%%

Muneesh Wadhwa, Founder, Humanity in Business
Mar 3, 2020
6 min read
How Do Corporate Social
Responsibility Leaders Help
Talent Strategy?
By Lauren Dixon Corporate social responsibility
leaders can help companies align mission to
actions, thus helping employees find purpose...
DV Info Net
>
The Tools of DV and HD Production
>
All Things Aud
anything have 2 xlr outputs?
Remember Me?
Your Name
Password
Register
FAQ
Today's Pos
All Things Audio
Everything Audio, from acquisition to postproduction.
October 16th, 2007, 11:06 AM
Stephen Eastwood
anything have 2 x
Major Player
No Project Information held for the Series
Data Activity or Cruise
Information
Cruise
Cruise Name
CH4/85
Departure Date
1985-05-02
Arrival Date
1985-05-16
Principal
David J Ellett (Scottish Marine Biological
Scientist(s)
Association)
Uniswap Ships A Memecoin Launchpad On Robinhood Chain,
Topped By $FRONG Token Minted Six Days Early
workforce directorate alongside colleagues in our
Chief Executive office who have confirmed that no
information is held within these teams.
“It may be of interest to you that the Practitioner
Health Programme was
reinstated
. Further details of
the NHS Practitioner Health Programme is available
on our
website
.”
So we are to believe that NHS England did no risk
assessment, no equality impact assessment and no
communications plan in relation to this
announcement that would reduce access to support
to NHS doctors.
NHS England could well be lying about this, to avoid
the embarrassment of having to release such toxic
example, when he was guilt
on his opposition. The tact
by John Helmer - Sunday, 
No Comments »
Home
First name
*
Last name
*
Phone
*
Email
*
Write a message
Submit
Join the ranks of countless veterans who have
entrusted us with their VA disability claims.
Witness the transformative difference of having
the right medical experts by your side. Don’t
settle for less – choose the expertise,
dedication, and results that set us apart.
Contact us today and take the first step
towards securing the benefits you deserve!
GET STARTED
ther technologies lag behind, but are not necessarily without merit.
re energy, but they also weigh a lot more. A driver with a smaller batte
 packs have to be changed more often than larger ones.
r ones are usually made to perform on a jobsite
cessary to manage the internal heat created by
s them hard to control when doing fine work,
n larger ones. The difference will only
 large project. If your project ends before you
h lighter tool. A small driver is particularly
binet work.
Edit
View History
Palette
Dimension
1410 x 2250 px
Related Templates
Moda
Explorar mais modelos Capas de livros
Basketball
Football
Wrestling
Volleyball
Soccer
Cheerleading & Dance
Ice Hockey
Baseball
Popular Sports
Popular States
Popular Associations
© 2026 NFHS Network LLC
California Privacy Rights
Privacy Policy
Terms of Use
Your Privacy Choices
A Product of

%%

■ **BRIEF**:
Turn every line of the data above into a Markdown table with two columns, Row and Line. Put the row number in Row and the line's text in Line, and leave out any blank lines.

■ **PROBLEM SOLUTION**:
| Row | Line |
|---|---|
| 1 | Muneesh Wadhwa, Founder, Humanity in Business |
| 2 | Mar 3, 2020 |
| 3 | 6 min read |
| 4 | How Do Corporate Social |
| 5 | Responsibility Leaders Help |
| 6 | Talent Strategy? |
| 7 | By Lauren Dixon Corporate social responsibility |
| 8 | leaders can help companies align mission to |
| 9 | actions, thus helping employees find purpose... |
| 10 | DV Info Net |
| 11 | > |
| 12 | The Tools of DV and HD Production |
| 13 | > |
| 14 | All Things Aud |
| 15 | anything have 2 xlr outputs? |
| 16 | Remember Me? |
| 17 | Your Name |
| 18 | Password |
| 19 | Register |
| 20 | FAQ |
| 21 | Today's Pos |
| 22 | All Things Audio |
| 23 | Everything Audio, from acquisition to postproduction. |
| 24 | October 16th, 2007, 11:06 AM |
| 25 | Stephen Eastwood |
| 26 | anything have 2 x |
| 27 | Major Player |
| 28 | No Project Information held for the Series |
| 29 | Data Activity or Cruise |
| 30 | Information |
| 31 | Cruise |
| 32 | Cruise Name |
| 33 | CH4/85 |
| 34 | Departure Date |
| 35 | 1985-05-02 |
| 36 | Arrival Date |
| 37 | 1985-05-16 |
| 38 | Principal |
| 39 | David J Ellett (Scottish Marine Biological |
| 40 | Scientist(s) |
| 41 | Association) |
| 42 | Uniswap Ships A Memecoin Launchpad On Robinhood Chain, |
| 43 | Topped By $FRONG Token Minted Six Days Early |
| 44 | workforce directorate alongside colleagues in our |
| 45 | Chief Executive office who have confirmed that no |
| 46 | information is held within these teams. |
| 47 | “It may be of interest to you that the Practitioner |
| 48 | Health Programme was |
| 49 | reinstated |
| 50 | . Further details of |
| 51 | the NHS Practitioner Health Programme is available |
| 52 | on our |
| 53 | website |
| 54 | .” |
| 55 | So we are to believe that NHS England did no risk |
| 56 | assessment, no equality impact assessment and no |
| 57 | communications plan in relation to this |
| 58 | announcement that would reduce access to support |
| 59 | to NHS doctors. |
| 60 | NHS England could well be lying about this, to avoid |
| 61 | the embarrassment of having to release such toxic |
| 62 | example, when he was guilt |
| 63 | on his opposition. The tact |
| 64 | by John Helmer - Sunday,  |
| 65 | No Comments » |
| 66 | Home |
| 67 | First name |
| 68 | * |
| 69 | Last name |
| 70 | * |
| 71 | Phone |
| 72 | * |
| 73 | Email |
| 74 | * |
| 75 | Write a message |
| 76 | Submit |
| 77 | Join the ranks of countless veterans who have |
| 78 | entrusted us with their VA disability claims. |
| 79 | Witness the transformative difference of having |
| 80 | the right medical experts by your side. Don’t |
| 81 | settle for less – choose the expertise, |
| 82 | dedication, and results that set us apart. |
| 83 | Contact us today and take the first step |
| 84 | towards securing the benefits you deserve! |
| 85 | GET STARTED |
| 86 | ther technologies lag behind, but are not necessarily without merit. |
| 87 | re energy, but they also weigh a lot more. A driver with a smaller batte |
| 88 |  packs have to be changed more often than larger ones. |
| 89 | r ones are usually made to perform on a jobsite |
| 90 | cessary to manage the internal heat created by |
| 91 | s them hard to control when doing fine work, |
| 92 | n larger ones. The difference will only |
| 93 |  large project. If your project ends before you |
| 94 | h lighter tool. A small driver is particularly |
| 95 | binet work. |
| 96 | Edit |
| 97 | View History |
| 98 | Palette |
| 99 | Dimension |
| 100 | 1410 x 2250 px |
| 101 | Related Templates |
| 102 | Moda |
| 103 | Explorar mais modelos Capas de livros |
| 104 | Basketball |
| 105 | Football |
| 106 | Wrestling |
| 107 | Volleyball |
| 108 | Soccer |
| 109 | Cheerleading & Dance |
| 110 | Ice Hockey |
| 111 | Baseball |
| 112 | Popular Sports |
| 113 | Popular States |
| 114 | Popular Associations |
| 115 | © 2026 NFHS Network LLC |
| 116 | California Privacy Rights |
| 117 | Privacy Policy |
| 118 | Terms of Use |
| 119 | Your Privacy Choices |
| 120 | A Product of |